### AUFGABENSTELLUNG
Welche Wörter und Wendungen stehen im folgenden Briefwechsel in Anführungszeichen? Führe alle auf.

### QUELLTEXT
___
Weißt Du, was mir hier plötzlich, wahrscheinlich wegen des Einverständnisses, das in der „Ordnung der Dinge“ liegt, durch den Kopf geht – empfindest Du manchmal auch Dankbarkeit? Wenn ich es richtig erinnere, dann war ich im ersten Jahr gelegentlich nahezu glücklich, weil ich eine große Dankbarkeit für das gemeinsame Leben, das ich habe erfahren dürfen, fühlte. Danach ist dieses Dankbarkeitsempfinden, ich erinnere es jedenfalls so, nicht wieder gekommen.
Glasglocke
Dazu fällt mir der Satz eines Journalisten ein (Hanns-Joachim Friedrichs), der – wohl als eine Art Berufs-Credo – gesagt haben soll: „Dabeisein, aber nicht dazugehören.“ Im Zusammenhang mit Journalismus ist wohl gemeint, dass man Distanz wahren sollte zu dem, worüber man berichtet, vor allem zu Personen, um möglichst objektiv und unkorrumpiert bleiben zu können. Aber ich habe mir diesen Satz gleich zu eigen gemacht, weil er meinem eigenen Lebensgefühl so gut entspricht. Ab und zu bin ich ja ganz gern unter Menschen, aber es wird mir immer schnell zu nah, zu viel. Die Glasglocke bietet mir Schutz, sie lässt mich gleichzeitig anwesend und distanziert sein, ohne dass die anderen sich vor den Kopf gestoßen fühlen oder ich dumm auffalle.
Nur kurz zur Bestätigung, daß ich jetzt erst das Bild richtig verstehe. Die Glasglocke ist eine unsichtbare schützende Hülle, die Dir den Blick auf die Welt und die anderen Menschen erlaubt, und Du selber bleibst ebenfalls sichtbar, aber nichts und niemand kommt Dir zu nahe bzw. Du behältst die Kontrolle über die Abstände, die Du jeweils benötigst. ✨
Geben und Nehmen
Außerdem ist es ja auch so, dass ich von dir „profitiere“ – so hat unser Briefwechsel ja mal begonnen. Ich hatte Hilfe gesucht im Umgang mit der Trauer, und du konntest und kannst sie mir geben, mit deiner längeren Erfahrung mit diesem Thema und deiner Bereitschaft, nun schon über viele Monate dich damit und mit mir auseinanderzusetzen.
___
### ANGEZEIGTE DATEN
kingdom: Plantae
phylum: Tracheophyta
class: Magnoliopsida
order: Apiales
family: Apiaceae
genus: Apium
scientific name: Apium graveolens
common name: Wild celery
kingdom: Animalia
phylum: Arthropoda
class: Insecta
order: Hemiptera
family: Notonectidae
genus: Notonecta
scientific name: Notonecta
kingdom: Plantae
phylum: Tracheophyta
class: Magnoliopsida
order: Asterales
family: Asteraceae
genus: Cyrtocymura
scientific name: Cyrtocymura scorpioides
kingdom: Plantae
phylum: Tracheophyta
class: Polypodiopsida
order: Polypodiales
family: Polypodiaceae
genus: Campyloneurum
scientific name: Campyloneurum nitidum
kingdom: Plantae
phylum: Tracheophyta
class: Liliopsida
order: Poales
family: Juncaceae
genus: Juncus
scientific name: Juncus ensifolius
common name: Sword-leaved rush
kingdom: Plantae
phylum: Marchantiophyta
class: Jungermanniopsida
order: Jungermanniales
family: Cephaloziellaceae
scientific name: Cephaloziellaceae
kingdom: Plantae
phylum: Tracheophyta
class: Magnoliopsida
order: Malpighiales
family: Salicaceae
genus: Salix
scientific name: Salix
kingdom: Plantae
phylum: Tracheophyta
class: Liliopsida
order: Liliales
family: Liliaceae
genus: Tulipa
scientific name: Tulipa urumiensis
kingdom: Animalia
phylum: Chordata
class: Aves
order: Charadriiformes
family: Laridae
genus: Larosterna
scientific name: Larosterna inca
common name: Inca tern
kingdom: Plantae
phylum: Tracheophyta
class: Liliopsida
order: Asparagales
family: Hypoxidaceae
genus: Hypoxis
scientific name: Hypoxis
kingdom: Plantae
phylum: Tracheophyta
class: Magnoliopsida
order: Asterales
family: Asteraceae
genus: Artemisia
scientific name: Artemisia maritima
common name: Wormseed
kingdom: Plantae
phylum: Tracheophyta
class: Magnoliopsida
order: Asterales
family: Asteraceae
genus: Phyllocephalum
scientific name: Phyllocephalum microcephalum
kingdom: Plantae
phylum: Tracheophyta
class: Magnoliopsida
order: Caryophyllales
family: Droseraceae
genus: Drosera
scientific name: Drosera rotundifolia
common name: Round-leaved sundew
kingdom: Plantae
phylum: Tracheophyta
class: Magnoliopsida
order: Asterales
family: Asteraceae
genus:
___
### LÖSUNG
- „Ordnung der Dinge“
- „Dabeisein, aber nicht dazugehören.“
- „profitiere“